= Radio Spectrum Policy Programme =

Radio spectrum standardisation effort by the European Union

The Radio Spectrum Policy Programme (RSPP) was a five year programme which set out regulatory requirements, goals and priorities of the European Union relating to the radio spectrum. It was first adopted 14 March 2012. It attempted to standardise the frequencies that different types of communication could use and also set goals as to when this standardisation should be complete. However, some member states did not meet certain goals laid out in the programme. A legislative review recommended implementing an adapted programme as legislation in a regulation, and so a modified version was adapted into a proposed regulation. The legislation was supported by the European Parliament, but was subsequently removed after criticism from member states in the European Council. In 2015, the Radio Spectrum Policy Group said the programme had mostly met its goals. The modified version was then used as a basis for the section on the radio spectrum in the European Electronic Communications Code.

== History ==
The programme was adopted by the European Council and the European Parliament 14 March 2012. It was managed and created by the European Commission. The first version laid out goals and their timescales, which aimed to standardise the assignment of the radio spectrum across the EU. It also stipulated that the commission had to produce a report on what the programme had achieved by April 2014. Several member states failed to meet certain goals due to a variety of reasons and this meant that the programme did not achieve standardisation in all member states early on. There were several member states who missed the target for the assignment of the 800MHz band.

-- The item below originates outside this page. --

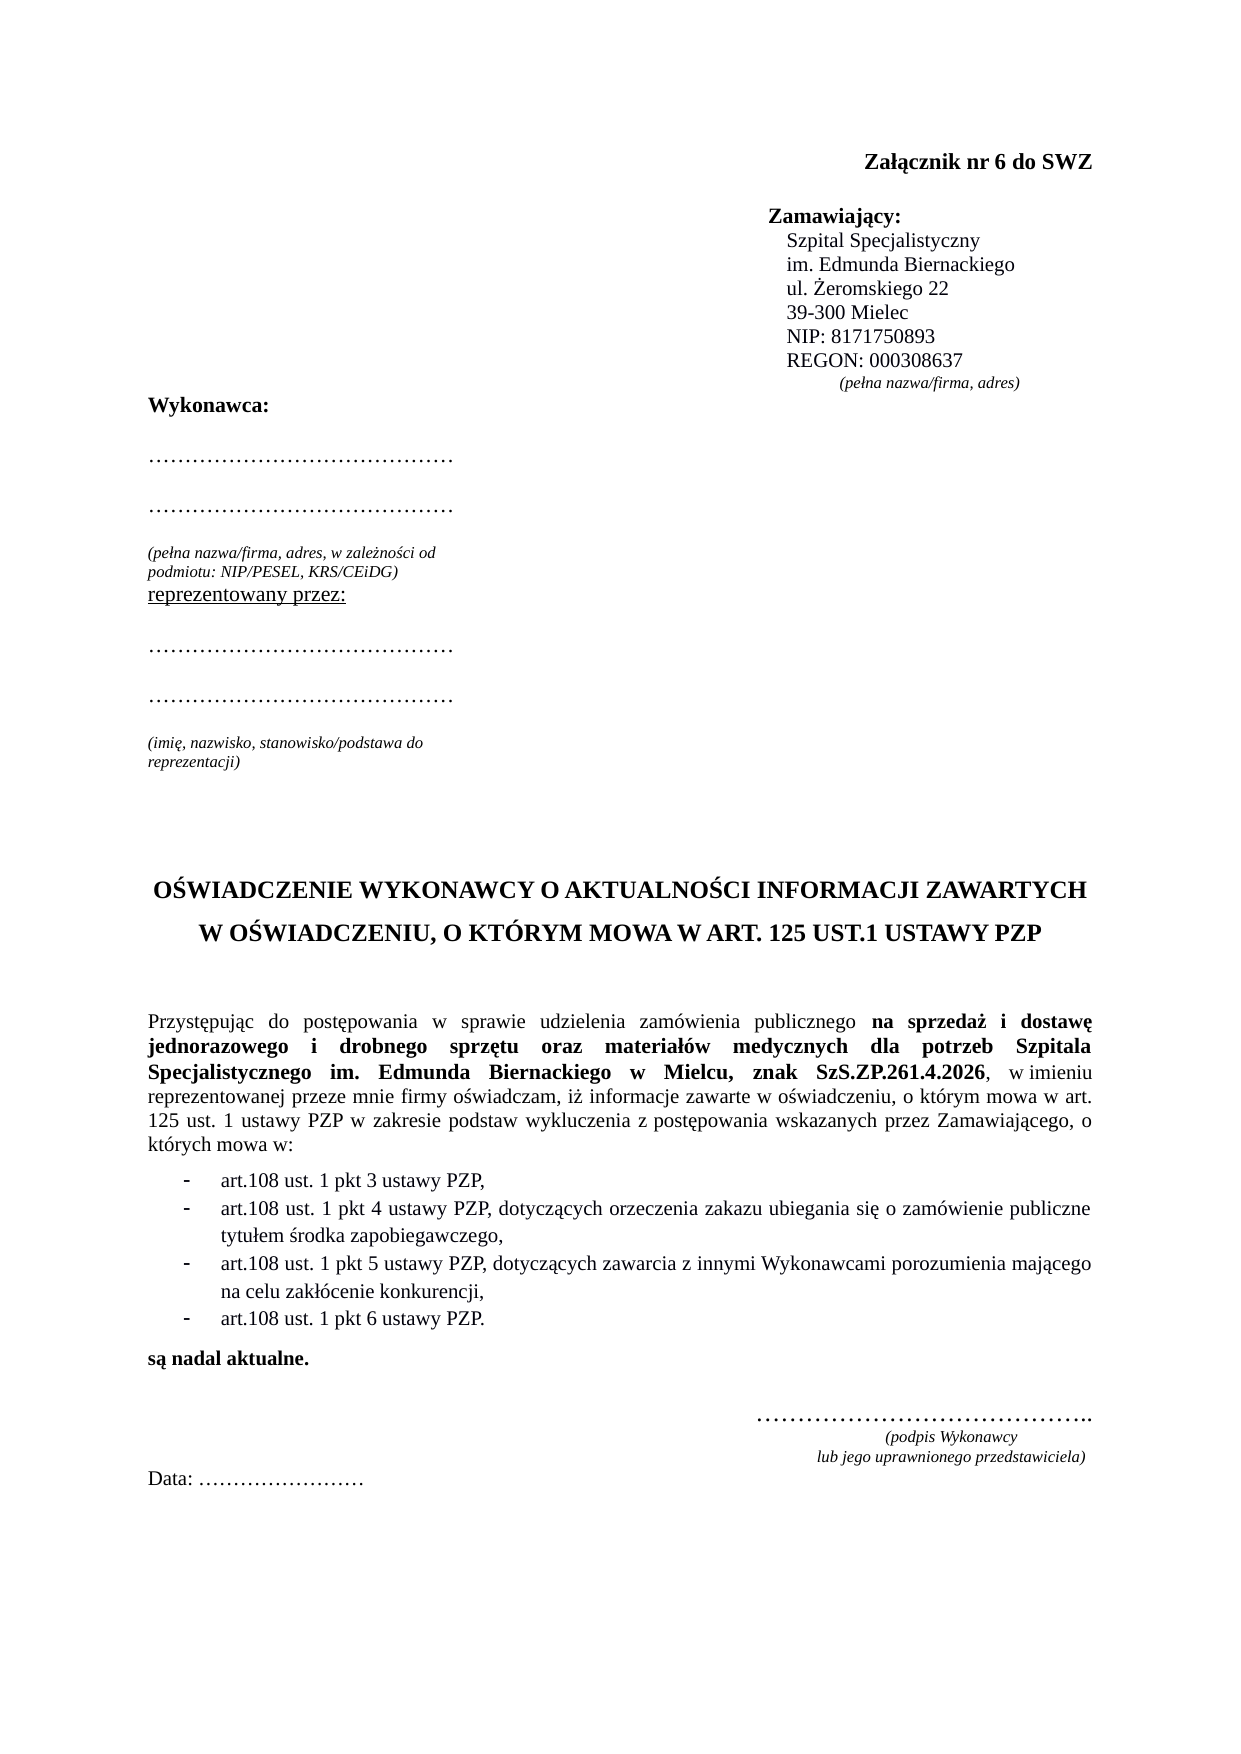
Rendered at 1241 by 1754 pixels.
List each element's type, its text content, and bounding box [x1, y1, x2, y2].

In the year after its introduction, the European Commission initiated three different legislative reviews of the programme, with the third review proposing that the commission adopt the programme into regulation. This was because not all of the member states met the goals on time. Adapting it into a regulation would mean that once it was adopted it would be enforceable in member states without national legislation, ensuring that every member state met the goals on time. In 2013, the commission modified the programme and added the new version as legislation to a regulatory proposal. The European Parliament supported the legislation, however, member states in the European Council did not agree with the legislation due to its "intrusiveness into national prerogatives". The legislation then was removed by the council from the regulatory proposal. In 2015, the Radio Spectrum Policy Group in their annual report said that the programme's objectives had been mostly achieved. In 2016, the European Electronic Communications Code was created, which incorporated a section on the radio spectrum and this section was mostly based on the modified 2013 programme. The code was implemented, along with the section, in 2018.

== Aims of the programme ==

Some of the goals of the programme included switching to digital broadcasting from analogue, assignment of certain frequencies to mobile broadband throughout the EU and making use of the freed radio spectrum space for wireless communication. The proposed legislation in 2013 aimed to phase out national differences in the allocation of the radio spectrum.